Steve Moore
- Born: Stephen John Moore 20 July 1972 (age 53) Grantham, Lincolnshire, England
- Height: 6 ft 5 in (1.96 m)
- Weight: 17 st 10 lb (112 kg)
- Notable relative: Andy Moore (brother)

Rugby union career
- Position: Second row

Senior career
- Years: Team / Apps / (Points)
- 1991-1997: Swansea RFC / 98 / (77)
- 1997-1998: Moseley RFC / 7 / (5)
- 1998-2001: Cardiff RFC / 50 / (30)

International career
- Years: Team / Apps / (Points)
- 1997: Wales / 3 / (0)

= Steve Moore (rugby union) =

Wales international rugby union footballer

Stephen John Moore (born 20 July 1972) is a former international rugby union player. Born in Grantham in Lincolnshire, England, Moore moved to Wrexham in Wales aged seven.

Following appearances for Wrexham RFC, Moore's first-class rugby career began when he was signed to play for Swansea RFC in 1991. Moore played for the club for six seasons, including their Heineken League championship winning seasons in 1991-92 and 1993–94 and their SWALEC Cup win in the 1994–95 season. His try for Swansea in their defeat against Cardiff in the 1996-97 SWALEC Cup final was the last first-class try to be scored at the National Stadium in Cardiff before its closure and demolition.

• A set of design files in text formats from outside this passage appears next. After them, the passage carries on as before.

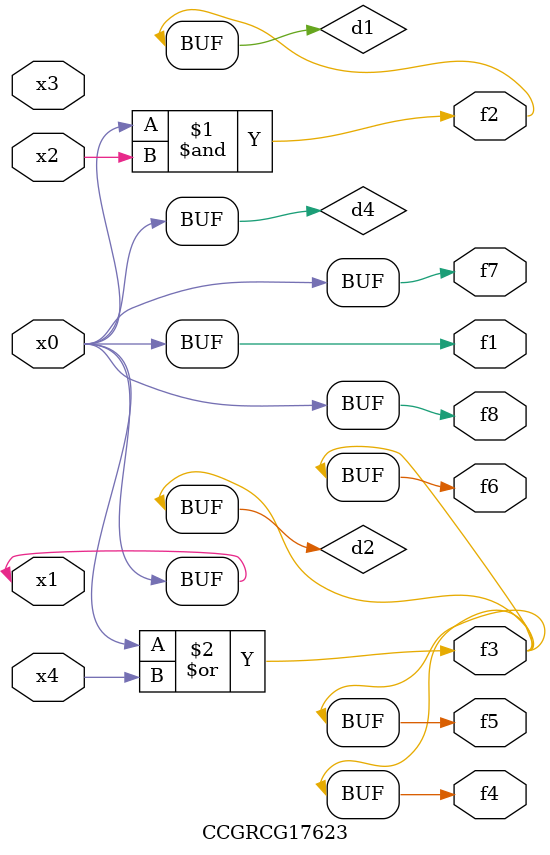
<source format=v>
module CCGRCG17623(
	input x0, x1, x2, x3, x4,
	output f1, f2, f3, f4, f5, f6, f7, f8
);

	wire d1, d2, d3, d4;

	and (d1, x0, x2);
	or (d2, x0, x4);
	nand (d3, x0, x2);
	buf (d4, x0, x1);
	assign f1 = d4;
	assign f2 = d1;
	assign f3 = d2;
	assign f4 = d2;
	assign f5 = d2;
	assign f6 = d2;
	assign f7 = d4;
	assign f8 = d4;
endmodule

</source>
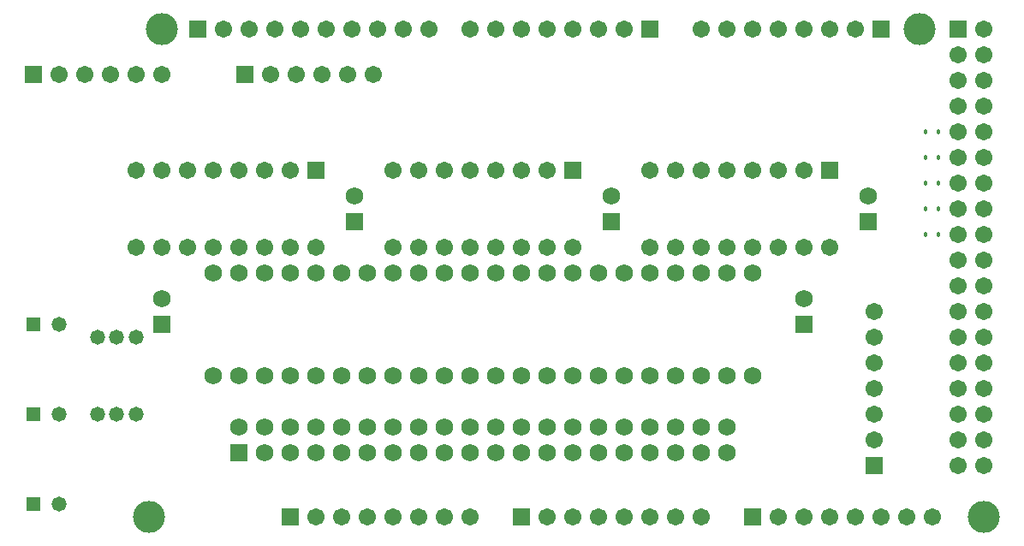
<source format=gbs>
G04 DipTrace 2.4.0.2*
%INBottomMask.gbr*%
%MOIN*%
%ADD26C,0.125*%
%ADD32C,0.018*%
%ADD34C,0.058*%
%ADD36C,0.068*%
%ADD38C,0.0671*%
%ADD42R,0.0671X0.0671*%
%ADD44R,0.058X0.058*%
%ADD46C,0.058*%
%ADD48R,0.068X0.068*%
%ADD50C,0.068*%
%FSLAX44Y44*%
G04*
G70*
G90*
G75*
G01*
%LNBotMask*%
%LPD*%
D50*
X37437Y17437D3*
D48*
Y16437D3*
D50*
X27437Y17437D3*
D48*
Y16437D3*
D50*
X17437Y17437D3*
D48*
Y16437D3*
X9937Y12437D3*
D50*
Y13437D3*
D48*
X34937Y12437D3*
D50*
Y13437D3*
D46*
X5937Y5437D3*
D44*
X4937D3*
D46*
X5937Y8937D3*
D44*
X4937D3*
D46*
X5937Y12437D3*
D44*
X4937D3*
D50*
X31937Y7437D3*
X30937D3*
X29937D3*
X28937D3*
X27937D3*
X26937D3*
X25937D3*
X24937D3*
X23937D3*
X22937D3*
X21937D3*
X20937D3*
X19937D3*
X18937D3*
X17937D3*
X16937D3*
X15937D3*
X14937D3*
X13937D3*
D48*
X12937D3*
D50*
Y8437D3*
X13937D3*
X14937D3*
X15937D3*
X16937D3*
X17937D3*
X18937D3*
X19937D3*
X20937D3*
X21937D3*
X22937D3*
X23937D3*
X24937D3*
X25937D3*
X26937D3*
X27937D3*
X28937D3*
X29937D3*
X30937D3*
X31937D3*
D42*
X23937Y4937D3*
D38*
X24937D3*
X25937D3*
X26937D3*
X27937D3*
X28937D3*
X29937D3*
X30937D3*
D42*
X14937D3*
D38*
X15937D3*
X16937D3*
X17937D3*
X18937D3*
X19937D3*
X20937D3*
X21937D3*
D42*
X28937Y23937D3*
D38*
X27937D3*
X26937D3*
X25937D3*
X24937D3*
X23937D3*
X22937D3*
X21937D3*
D42*
X11337D3*
D38*
X12337D3*
X13337D3*
X14337D3*
X15337D3*
X16337D3*
X17337D3*
X18337D3*
X19337D3*
X20337D3*
D42*
X32937Y4937D3*
D38*
X33937D3*
X34937D3*
X35937D3*
X36937D3*
X37937D3*
X38937D3*
X39937D3*
D42*
X37937Y23937D3*
D38*
X36937D3*
X35937D3*
X34937D3*
X33937D3*
X32937D3*
X31937D3*
X30937D3*
D42*
X40937D3*
D38*
X41937D3*
X40937Y22937D3*
X41937D3*
X40937Y21937D3*
X41937D3*
X40937Y20937D3*
X41937D3*
X40937Y19937D3*
X41937D3*
X40937Y18937D3*
X41937D3*
X40937Y17937D3*
X41937D3*
X40937Y16937D3*
X41937D3*
X40937Y15937D3*
X41937D3*
X40937Y14937D3*
X41937D3*
X40937Y13937D3*
X41937D3*
X40937Y12937D3*
X41937D3*
X40937Y11937D3*
X41937D3*
X40937Y10937D3*
X41937D3*
X40937Y9937D3*
X41937D3*
X40937Y8937D3*
X41937D3*
X40937Y7937D3*
X41937D3*
X40937Y6937D3*
X41937D3*
D42*
X13187Y22187D3*
D38*
X14187D3*
X15187D3*
X16187D3*
X17187D3*
X18187D3*
D42*
X4937D3*
D38*
X5937D3*
X6937D3*
X7937D3*
X8937D3*
X9937D3*
D42*
X37687Y6937D3*
D38*
Y7937D3*
Y8937D3*
Y9937D3*
Y10937D3*
Y11937D3*
Y12937D3*
D50*
X32937Y14437D3*
D36*
Y10437D3*
D50*
X31937Y14437D3*
D36*
Y10437D3*
D50*
X29937Y14437D3*
D36*
Y10437D3*
D50*
X30937Y14437D3*
D36*
Y10437D3*
D50*
X28937Y14437D3*
D36*
Y10437D3*
D50*
X27937Y14437D3*
D36*
Y10437D3*
D50*
X25937Y14437D3*
D36*
Y10437D3*
D50*
X26937Y14437D3*
D36*
Y10437D3*
D50*
X24937Y14437D3*
D36*
Y10437D3*
D50*
X21937Y14437D3*
D36*
Y10437D3*
D50*
X22937Y14437D3*
D36*
Y10437D3*
D50*
X20937Y14437D3*
D36*
Y10437D3*
D50*
X19937Y14437D3*
D36*
Y10437D3*
D50*
X17937Y14437D3*
D36*
Y10437D3*
D50*
X18937Y14437D3*
D36*
Y10437D3*
D50*
X16937Y14437D3*
D36*
Y10437D3*
D50*
X15937Y14437D3*
D36*
Y10437D3*
D50*
X13937Y14437D3*
D36*
Y10437D3*
D50*
X14937Y14437D3*
D36*
Y10437D3*
D50*
X12937Y14437D3*
D36*
Y10437D3*
D50*
X11937Y14437D3*
D36*
Y10437D3*
D50*
X23937Y14437D3*
D36*
Y10437D3*
D46*
X8937Y11937D3*
D34*
Y8937D3*
D46*
X8187Y11937D3*
D34*
Y8937D3*
D46*
X7437Y11937D3*
D34*
Y8937D3*
D42*
X35937Y18437D3*
D38*
X34937D3*
X33937D3*
X32937D3*
X31937D3*
X30937D3*
X29937D3*
X28937D3*
Y15437D3*
X29937D3*
X30937D3*
X31937D3*
X32937D3*
X33937D3*
X34937D3*
X35937D3*
D42*
X25937Y18437D3*
D38*
X24937D3*
X23937D3*
X22937D3*
X21937D3*
X20937D3*
X19937D3*
X18937D3*
Y15437D3*
X19937D3*
X20937D3*
X21937D3*
X22937D3*
X23937D3*
X24937D3*
X25937D3*
D42*
X15937Y18437D3*
D38*
X14937D3*
X13937D3*
X12937D3*
X11937D3*
X10937D3*
X9937D3*
X8937D3*
Y15437D3*
X9937D3*
X10937D3*
X11937D3*
X12937D3*
X13937D3*
X14937D3*
X15937D3*
D32*
X40187Y16937D3*
X39687D3*
Y18937D3*
X40187D3*
Y15937D3*
X39687D3*
X40187Y19937D3*
X39687D3*
X40187Y17937D3*
X39687D3*
D26*
X9437Y4937D3*
X9937Y23937D3*
X39437D3*
X41937Y4937D3*
M02*

</source>
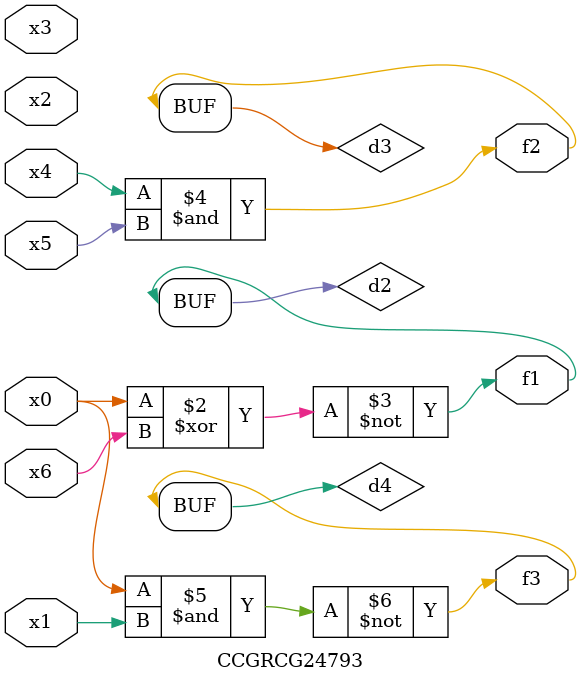
<source format=v>
module CCGRCG24793(
	input x0, x1, x2, x3, x4, x5, x6,
	output f1, f2, f3
);

	wire d1, d2, d3, d4;

	nor (d1, x0);
	xnor (d2, x0, x6);
	and (d3, x4, x5);
	nand (d4, x0, x1);
	assign f1 = d2;
	assign f2 = d3;
	assign f3 = d4;
endmodule

</source>
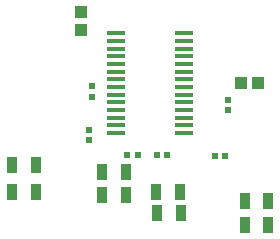
<source format=gtp>
G04*
G04 #@! TF.GenerationSoftware,Altium Limited,Altium Designer,21.6.1 (37)*
G04*
G04 Layer_Color=8421504*
%FSLAX44Y44*%
%MOMM*%
G71*
G04*
G04 #@! TF.SameCoordinates,0F7C46F9-05DF-46B9-B7E4-F31FC23B8959*
G04*
G04*
G04 #@! TF.FilePolarity,Positive*
G04*
G01*
G75*
G04:AMPARAMS|DCode=15|XSize=1.57mm|YSize=0.41mm|CornerRadius=0.0513mm|HoleSize=0mm|Usage=FLASHONLY|Rotation=0.000|XOffset=0mm|YOffset=0mm|HoleType=Round|Shape=RoundedRectangle|*
%AMROUNDEDRECTD15*
21,1,1.5700,0.3075,0,0,0.0*
21,1,1.4675,0.4100,0,0,0.0*
1,1,0.1025,0.7338,-0.1538*
1,1,0.1025,-0.7338,-0.1538*
1,1,0.1025,-0.7338,0.1538*
1,1,0.1025,0.7338,0.1538*
%
%ADD15ROUNDEDRECTD15*%
%ADD16R,0.9200X1.4200*%
%ADD17R,0.5400X0.6000*%
%ADD18R,0.6000X0.5400*%
%ADD19R,1.0000X1.0200*%
%ADD20R,1.0200X1.0000*%
D15*
X418700Y532250D02*
D03*
Y525750D02*
D03*
Y519250D02*
D03*
Y512750D02*
D03*
Y506250D02*
D03*
Y499750D02*
D03*
Y493250D02*
D03*
Y486750D02*
D03*
Y480250D02*
D03*
Y473750D02*
D03*
Y467250D02*
D03*
Y460750D02*
D03*
Y454250D02*
D03*
Y447750D02*
D03*
X361300D02*
D03*
Y454250D02*
D03*
Y460750D02*
D03*
Y467250D02*
D03*
Y473750D02*
D03*
Y480250D02*
D03*
Y486750D02*
D03*
Y493250D02*
D03*
Y499750D02*
D03*
Y506250D02*
D03*
Y512750D02*
D03*
Y519250D02*
D03*
Y525750D02*
D03*
Y532250D02*
D03*
D16*
X349000Y415000D02*
D03*
X369000D02*
D03*
X395000Y398000D02*
D03*
X415000D02*
D03*
X293000Y421000D02*
D03*
X273000D02*
D03*
X369000Y395000D02*
D03*
X349000D02*
D03*
X416000Y380000D02*
D03*
X396000D02*
D03*
X273000Y398000D02*
D03*
X293000D02*
D03*
X490000Y370000D02*
D03*
X470000D02*
D03*
Y390000D02*
D03*
X490000D02*
D03*
D17*
X370680Y429000D02*
D03*
X379320D02*
D03*
X404320D02*
D03*
X395680D02*
D03*
X444680Y428000D02*
D03*
X453320D02*
D03*
D18*
X338000Y441680D02*
D03*
Y450320D02*
D03*
X456165Y475920D02*
D03*
Y467280D02*
D03*
X341000Y478680D02*
D03*
Y487320D02*
D03*
D19*
X466410Y490000D02*
D03*
X481590D02*
D03*
D20*
X331000Y535410D02*
D03*
Y550590D02*
D03*
M02*

</source>
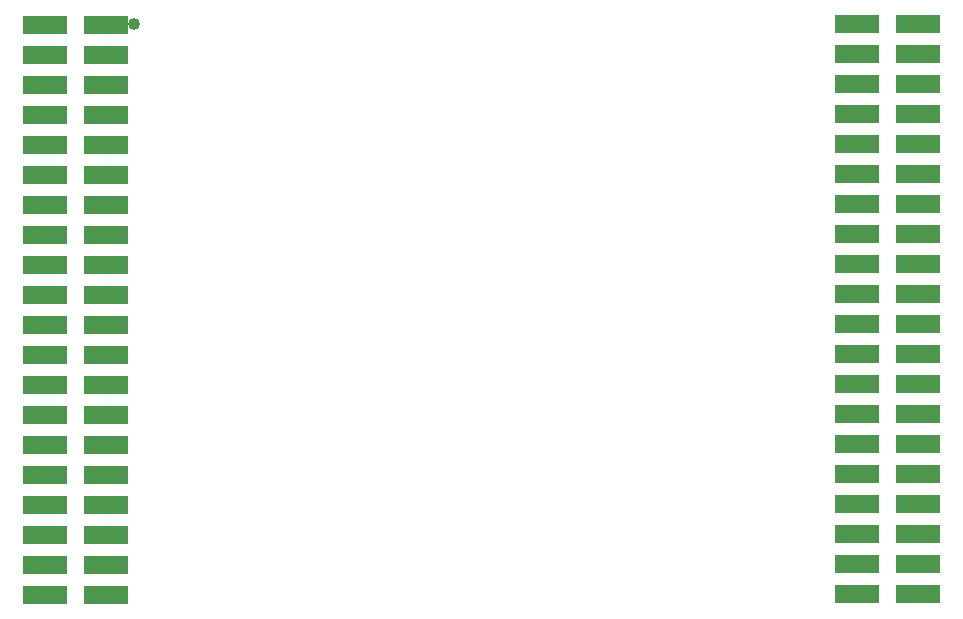
<source format=gbs>
G04*
G04 #@! TF.GenerationSoftware,Altium Limited,Altium Designer,22.9.1 (49)*
G04*
G04 Layer_Color=16711935*
%FSLAX25Y25*%
%MOIN*%
G70*
G04*
G04 #@! TF.SameCoordinates,874C2829-7940-4526-9E93-E1EEED9EE5DD*
G04*
G04*
G04 #@! TF.FilePolarity,Negative*
G04*
G01*
G75*
%ADD23C,0.04000*%
%ADD32R,0.14500X0.06488*%
D23*
X-285499Y-2016D02*
D03*
D32*
X-44498Y-192009D02*
D03*
X-24006D02*
D03*
X-44498Y-182009D02*
D03*
X-24006D02*
D03*
X-44498Y-172009D02*
D03*
X-24006D02*
D03*
X-44498Y-162009D02*
D03*
X-24006D02*
D03*
X-44498Y-152009D02*
D03*
X-24006D02*
D03*
X-44498Y-142009D02*
D03*
X-24006D02*
D03*
X-44498Y-132009D02*
D03*
X-24006D02*
D03*
X-44498Y-122009D02*
D03*
X-24006D02*
D03*
X-44498Y-112009D02*
D03*
X-24006D02*
D03*
X-44498Y-102009D02*
D03*
X-24006D02*
D03*
X-44498Y-92009D02*
D03*
X-24006D02*
D03*
X-44498Y-82009D02*
D03*
X-24006D02*
D03*
X-44498Y-72009D02*
D03*
X-24006D02*
D03*
X-44498Y-62009D02*
D03*
X-24006D02*
D03*
X-44498Y-52009D02*
D03*
X-24006D02*
D03*
X-44498Y-42009D02*
D03*
X-24006D02*
D03*
X-44498Y-32009D02*
D03*
X-24006D02*
D03*
X-44498Y-22009D02*
D03*
X-24006D02*
D03*
X-44498Y-12009D02*
D03*
X-24006D02*
D03*
X-44498Y-2009D02*
D03*
X-24006D02*
D03*
X-315190Y-192024D02*
D03*
X-294698D02*
D03*
X-315190Y-182024D02*
D03*
X-294698D02*
D03*
X-315190Y-172024D02*
D03*
X-294698D02*
D03*
X-315190Y-162024D02*
D03*
X-294698D02*
D03*
X-315190Y-152024D02*
D03*
X-294698D02*
D03*
X-315190Y-142024D02*
D03*
X-294698D02*
D03*
X-315190Y-132024D02*
D03*
X-294698D02*
D03*
X-315190Y-122024D02*
D03*
X-294698D02*
D03*
X-315190Y-112024D02*
D03*
X-294698D02*
D03*
X-315190Y-102024D02*
D03*
X-294698D02*
D03*
X-315190Y-92024D02*
D03*
X-294698D02*
D03*
X-315190Y-82024D02*
D03*
X-294698D02*
D03*
X-315190Y-72024D02*
D03*
X-294698D02*
D03*
X-315190Y-62024D02*
D03*
X-294698D02*
D03*
X-315190Y-52024D02*
D03*
X-294698D02*
D03*
X-315190Y-42024D02*
D03*
X-294698D02*
D03*
X-315190Y-32024D02*
D03*
X-294698D02*
D03*
X-315190Y-22024D02*
D03*
X-294698D02*
D03*
X-315190Y-12024D02*
D03*
X-294698D02*
D03*
X-315190Y-2024D02*
D03*
X-294698D02*
D03*
M02*

</source>
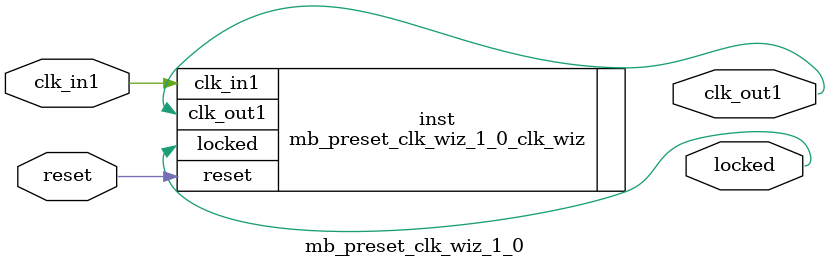
<source format=v>


`timescale 1ps/1ps

(* CORE_GENERATION_INFO = "mb_preset_clk_wiz_1_0,clk_wiz_v6_0_5_0_0,{component_name=mb_preset_clk_wiz_1_0,use_phase_alignment=true,use_min_o_jitter=false,use_max_i_jitter=false,use_dyn_phase_shift=false,use_inclk_switchover=false,use_dyn_reconfig=false,enable_axi=0,feedback_source=FDBK_AUTO,PRIMITIVE=MMCM,num_out_clk=1,clkin1_period=10.000,clkin2_period=10.000,use_power_down=false,use_reset=true,use_locked=true,use_inclk_stopped=false,feedback_type=SINGLE,CLOCK_MGR_TYPE=NA,manual_override=false}" *)

module mb_preset_clk_wiz_1_0 
 (
  // Clock out ports
  output        clk_out1,
  // Status and control signals
  input         reset,
  output        locked,
 // Clock in ports
  input         clk_in1
 );

  mb_preset_clk_wiz_1_0_clk_wiz inst
  (
  // Clock out ports  
  .clk_out1(clk_out1),
  // Status and control signals               
  .reset(reset), 
  .locked(locked),
 // Clock in ports
  .clk_in1(clk_in1)
  );

endmodule

</source>
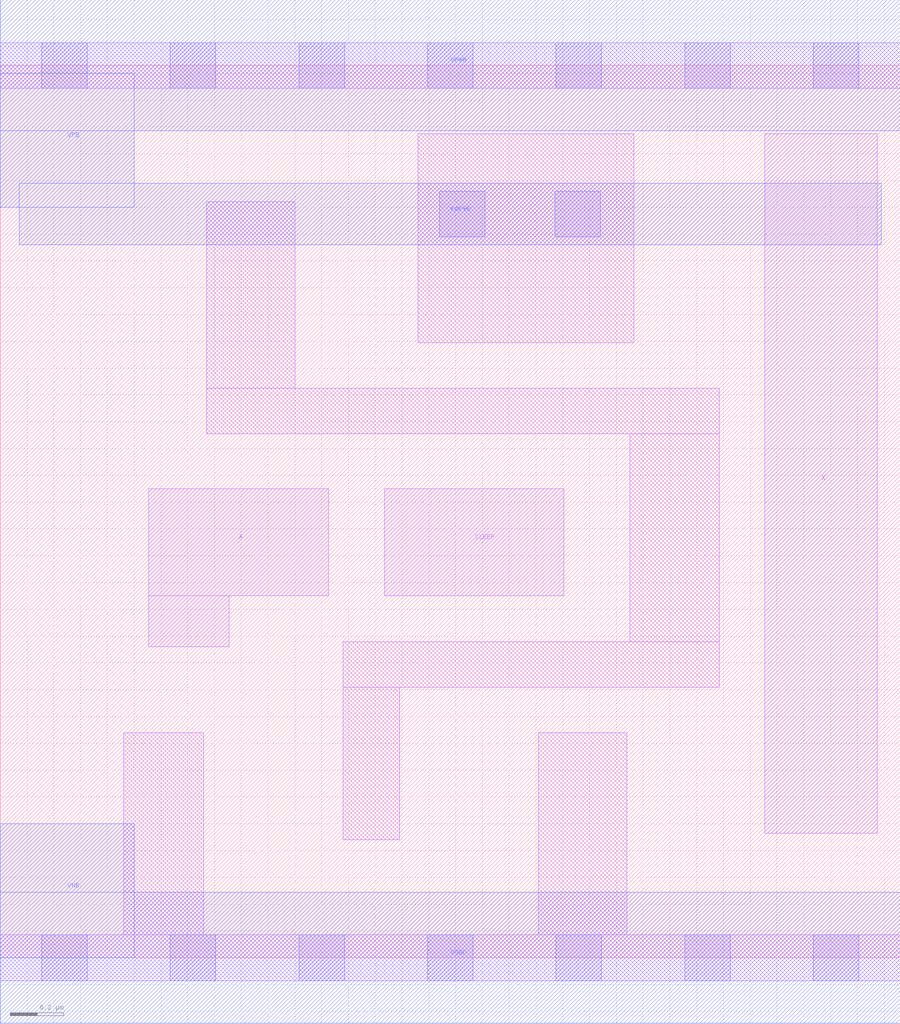
<source format=lef>
# Copyright 2020 The SkyWater PDK Authors
#
# Licensed under the Apache License, Version 2.0 (the "License");
# you may not use this file except in compliance with the License.
# You may obtain a copy of the License at
#
#     https://www.apache.org/licenses/LICENSE-2.0
#
# Unless required by applicable law or agreed to in writing, software
# distributed under the License is distributed on an "AS IS" BASIS,
# WITHOUT WARRANTIES OR CONDITIONS OF ANY KIND, either express or implied.
# See the License for the specific language governing permissions and
# limitations under the License.
#
# SPDX-License-Identifier: Apache-2.0

VERSION 5.5 ;
NAMESCASESENSITIVE ON ;
BUSBITCHARS "[]" ;
DIVIDERCHAR "/" ;
MACRO sky130_fd_sc_lp__iso1p_lp
  CLASS CORE ;
  SOURCE USER ;
  ORIGIN  0.000000  0.000000 ;
  SIZE  3.360000 BY  3.330000 ;
  SYMMETRY X Y R90 ;
  SITE unit ;
  PIN A
    ANTENNAGATEAREA  0.189000 ;
    DIRECTION INPUT ;
    USE SIGNAL ;
    PORT
      LAYER li1 ;
        RECT 0.555000 1.160000 0.855000 1.350000 ;
        RECT 0.555000 1.350000 1.225000 1.750000 ;
    END
  END A
  PIN SLEEP
    ANTENNAGATEAREA  0.189000 ;
    DIRECTION INPUT ;
    USE SIGNAL ;
    PORT
      LAYER li1 ;
        RECT 1.435000 1.350000 2.105000 1.750000 ;
    END
  END SLEEP
  PIN X
    ANTENNADIFFAREA  0.445200 ;
    DIRECTION OUTPUT ;
    USE SIGNAL ;
    PORT
      LAYER li1 ;
        RECT 2.855000 0.465000 3.275000 3.075000 ;
    END
  END X
  PIN KAPWR
    ANTENNADIFFAREA  0.529200 ;
    DIRECTION INOUT ;
    USE POWER ;
    PORT
      LAYER met1 ;
        RECT 0.070000 2.660000 3.290000 2.890000 ;
    END
  END KAPWR
  PIN VGND
    DIRECTION INOUT ;
    USE GROUND ;
    PORT
      LAYER met1 ;
        RECT 0.000000 -0.245000 3.360000 0.245000 ;
    END
  END VGND
  PIN VNB
    DIRECTION INOUT ;
    USE GROUND ;
    PORT
    END
  END VNB
  PIN VPB
    DIRECTION INOUT ;
    USE POWER ;
    PORT
    END
  END VPB
  PIN VNB
    DIRECTION INOUT ;
    USE GROUND ;
    PORT
      LAYER met1 ;
        RECT 0.000000 0.000000 0.500000 0.500000 ;
    END
  END VNB
  PIN VPB
    DIRECTION INOUT ;
    USE POWER ;
    PORT
      LAYER met1 ;
        RECT 0.000000 2.800000 0.500000 3.300000 ;
    END
  END VPB
  PIN VPWR
    DIRECTION INOUT ;
    USE POWER ;
    PORT
      LAYER met1 ;
        RECT 0.000000 3.085000 3.360000 3.575000 ;
    END
  END VPWR
  OBS
    LAYER li1 ;
      RECT 0.000000 -0.085000 3.360000 0.085000 ;
      RECT 0.000000  3.245000 3.360000 3.415000 ;
      RECT 0.460000  0.085000 0.760000 0.840000 ;
      RECT 0.770000  1.955000 2.685000 2.125000 ;
      RECT 0.770000  2.125000 1.100000 2.820000 ;
      RECT 1.280000  0.440000 1.490000 1.010000 ;
      RECT 1.280000  1.010000 2.685000 1.180000 ;
      RECT 1.560000  2.295000 2.365000 3.075000 ;
      RECT 2.010000  0.085000 2.340000 0.840000 ;
      RECT 2.350000  1.180000 2.685000 1.955000 ;
    LAYER mcon ;
      RECT 0.155000 -0.085000 0.325000 0.085000 ;
      RECT 0.155000  3.245000 0.325000 3.415000 ;
      RECT 0.635000 -0.085000 0.805000 0.085000 ;
      RECT 0.635000  3.245000 0.805000 3.415000 ;
      RECT 1.115000 -0.085000 1.285000 0.085000 ;
      RECT 1.115000  3.245000 1.285000 3.415000 ;
      RECT 1.595000 -0.085000 1.765000 0.085000 ;
      RECT 1.595000  3.245000 1.765000 3.415000 ;
      RECT 1.640000  2.690000 1.810000 2.860000 ;
      RECT 2.070000  2.690000 2.240000 2.860000 ;
      RECT 2.075000 -0.085000 2.245000 0.085000 ;
      RECT 2.075000  3.245000 2.245000 3.415000 ;
      RECT 2.555000 -0.085000 2.725000 0.085000 ;
      RECT 2.555000  3.245000 2.725000 3.415000 ;
      RECT 3.035000 -0.085000 3.205000 0.085000 ;
      RECT 3.035000  3.245000 3.205000 3.415000 ;
  END
END sky130_fd_sc_lp__iso1p_lp
END LIBRARY

</source>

Moore played his final game for Swansea in May 1997. He was included in the Wales national team for their tour of North America and made his début for against in July 1997. For the 1997–98 season, Moore moved to the Moseley RFC club. He played his first game at home for Wales against Romania which, due to the closure of the National Stadium in Cardiff, took place at the Racecourse Ground in Wrexham, the town where Moore grew up. His final appearance for the Wales national team came in the match against Tonga in November 1997. He left Mosley after one season to join Cardiff RFC for the 1998–99 season. He remained at Cardiff for three seasons, before leaving to join French club Narbonne on a two-year contract. He also made one appearance for the Barbarians invitational team against East Midlands in 2001.

Following his retirement from playing, Moore set up a company with his brother, Athlete Career Transition Pathway (ACT), to assist with preparing professional sports people with a career following their retirement from sport.

==Personal life==
Since 2021, Moore has been married to the former Wales netball international, Sara Hale.